(Dataset entries)
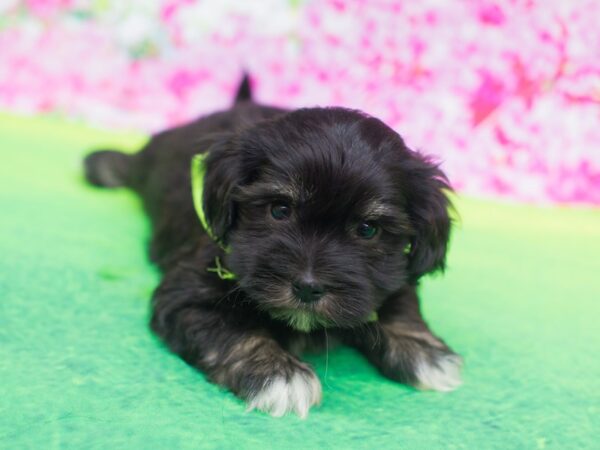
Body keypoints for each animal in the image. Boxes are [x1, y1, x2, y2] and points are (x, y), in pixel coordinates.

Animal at [84, 76, 462, 418]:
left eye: (368, 229)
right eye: (280, 210)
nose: (308, 287)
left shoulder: (392, 273)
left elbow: (399, 302)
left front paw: (426, 353)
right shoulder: (186, 292)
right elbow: (233, 331)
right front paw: (279, 375)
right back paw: (104, 165)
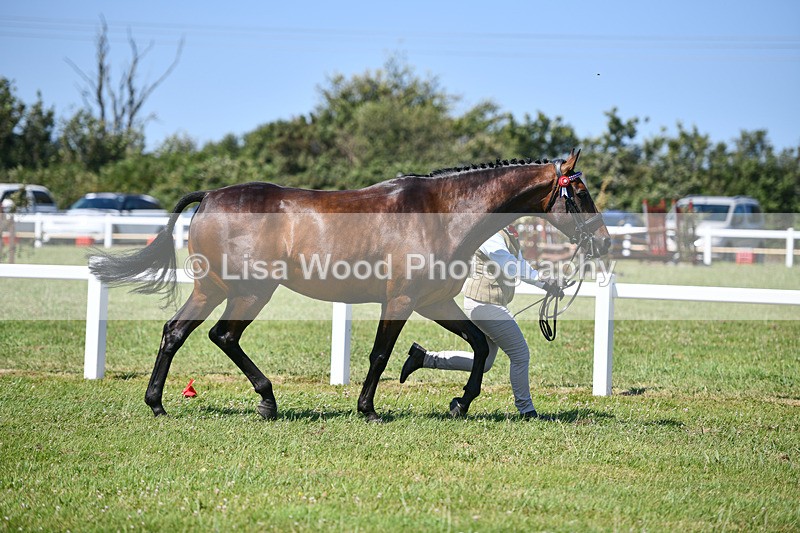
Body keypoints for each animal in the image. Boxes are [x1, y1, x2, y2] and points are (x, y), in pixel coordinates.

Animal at [89, 149, 610, 422]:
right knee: (223, 335)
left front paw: (460, 403)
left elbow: (480, 345)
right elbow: (380, 354)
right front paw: (369, 408)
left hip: (213, 288)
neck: (443, 213)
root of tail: (212, 195)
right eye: (580, 193)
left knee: (176, 333)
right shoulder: (400, 299)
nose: (604, 241)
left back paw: (158, 404)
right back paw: (267, 400)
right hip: (250, 291)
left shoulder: (436, 300)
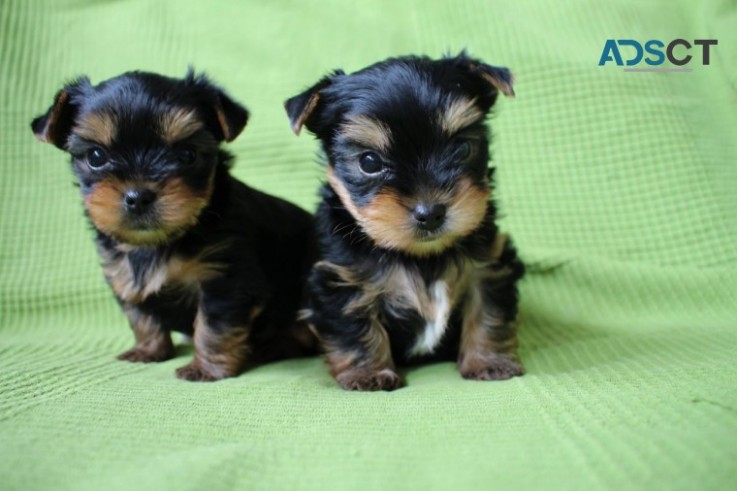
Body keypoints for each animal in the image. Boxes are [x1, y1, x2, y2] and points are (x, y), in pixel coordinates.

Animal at [284, 52, 528, 392]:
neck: (421, 256)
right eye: (369, 162)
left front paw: (489, 362)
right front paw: (368, 374)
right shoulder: (340, 280)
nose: (431, 212)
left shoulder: (489, 266)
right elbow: (354, 329)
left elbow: (488, 312)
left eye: (462, 149)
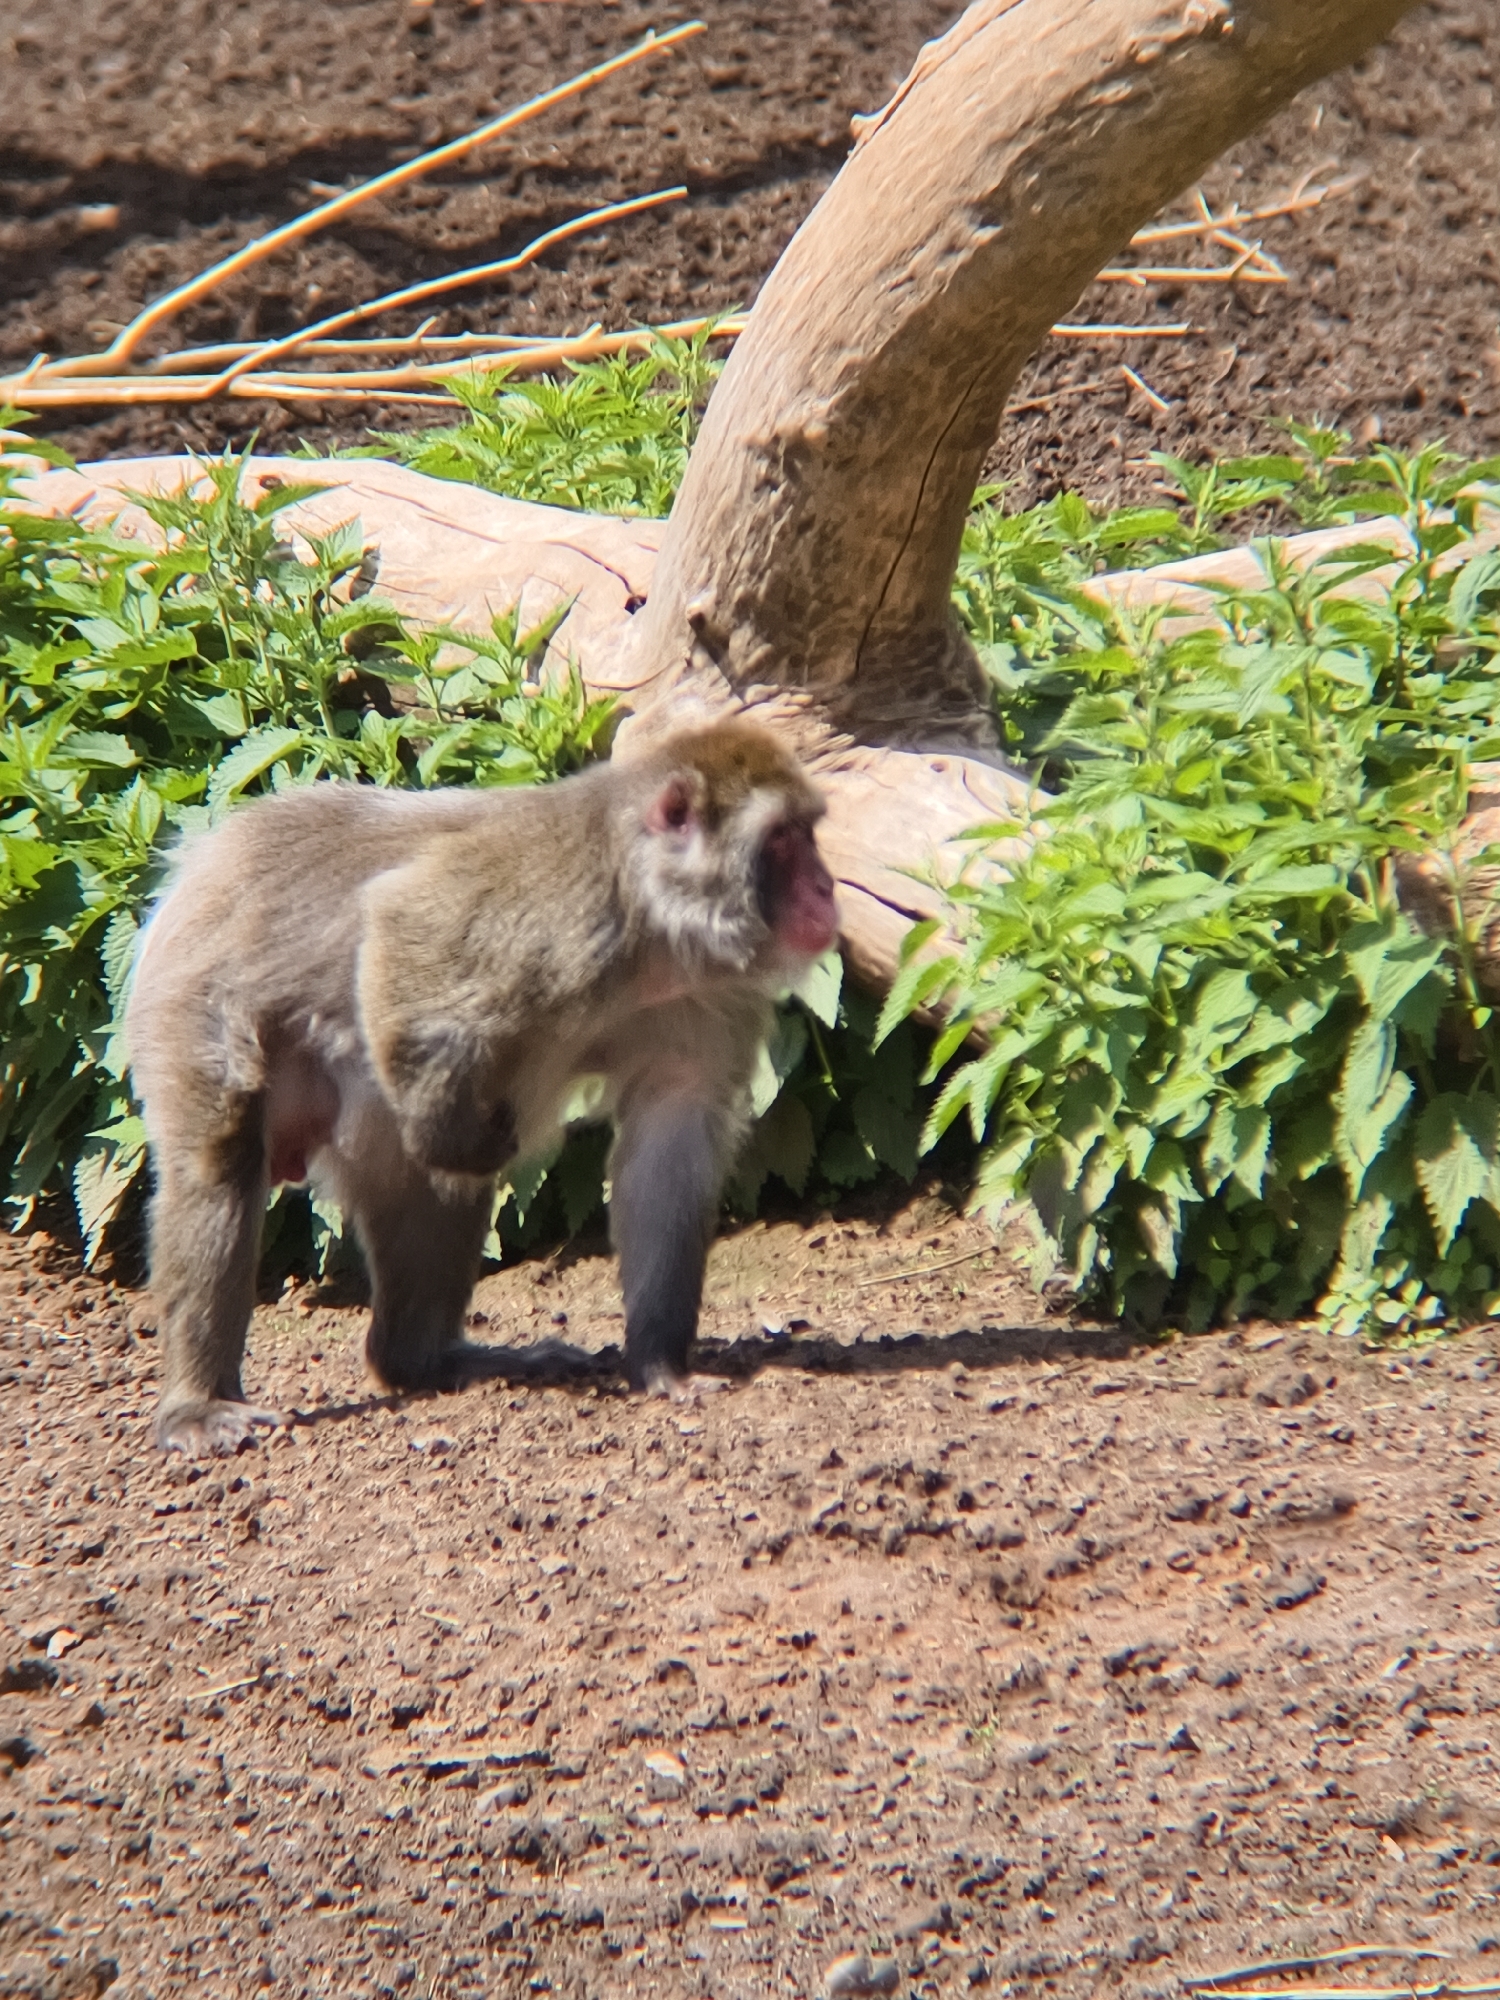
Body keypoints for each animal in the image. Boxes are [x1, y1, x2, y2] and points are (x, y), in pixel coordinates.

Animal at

*PROBLEM STATEMENT:*
Each line containing the word "front" needs to be copied from the data above.

*TASK RESULT:*
left front paw: (426, 353)
right front paw: (279, 375)
left front paw: (460, 403)
right front paw: (369, 408)
left front paw: (489, 362)
right front paw: (368, 374)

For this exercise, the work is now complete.